Record excerpts:
________________________________________

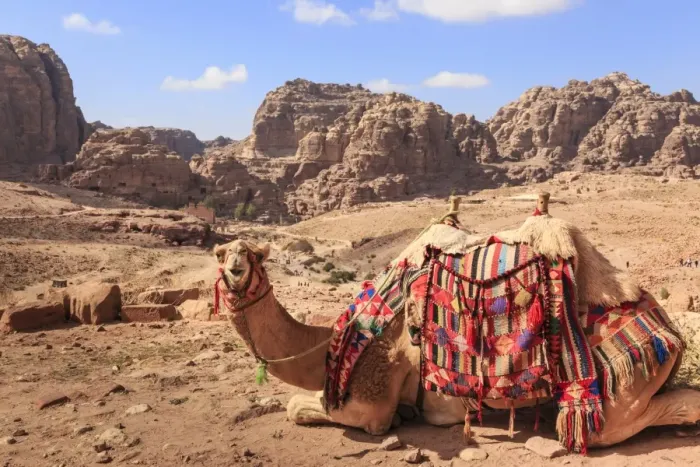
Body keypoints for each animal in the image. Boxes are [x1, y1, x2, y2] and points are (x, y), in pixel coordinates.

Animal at [213, 195, 700, 453]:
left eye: (252, 256)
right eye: (221, 253)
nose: (234, 272)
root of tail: (667, 331)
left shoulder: (371, 403)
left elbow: (300, 409)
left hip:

________________________________________

Exercise: All lines from the one holding "right eye: (221, 253)" through the end of the entries need to be given again exactly. Leave out the others.

Output:
right eye: (221, 253)
nose: (234, 272)
root of tail: (667, 331)
left shoulder: (371, 403)
left elbow: (300, 409)
left hip:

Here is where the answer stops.